Source records
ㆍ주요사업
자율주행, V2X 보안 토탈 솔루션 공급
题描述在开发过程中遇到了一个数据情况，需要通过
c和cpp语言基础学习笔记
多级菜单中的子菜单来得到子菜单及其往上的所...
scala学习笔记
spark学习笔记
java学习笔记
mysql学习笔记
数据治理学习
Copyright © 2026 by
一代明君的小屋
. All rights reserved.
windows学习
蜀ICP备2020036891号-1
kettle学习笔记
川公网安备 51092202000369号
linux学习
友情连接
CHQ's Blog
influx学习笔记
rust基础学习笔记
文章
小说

**Work instruction:** Arrange all of the lines above as a JSON list of strings, with one string for each line and no blank lines.

**Problem solution:**
[
  "ㆍ주요사업",
  "자율주행, V2X 보안 토탈 솔루션 공급",
  "题描述在开发过程中遇到了一个数据情况，需要通过",
  "c和cpp语言基础学习笔记",
  "多级菜单中的子菜单来得到子菜单及其往上的所...",
  "scala学习笔记",
  "spark学习笔记",
  "java学习笔记",
  "mysql学习笔记",
  "数据治理学习",
  "Copyright © 2026 by",
  "一代明君的小屋",
  ". All rights reserved.",
  "windows学习",
  "蜀ICP备2020036891号-1",
  "kettle学习笔记",
  "川公网安备 51092202000369号",
  "linux学习",
  "友情连接",
  "CHQ's Blog",
  "influx学习笔记",
  "rust基础学习笔记",
  "文章",
  "小说"
]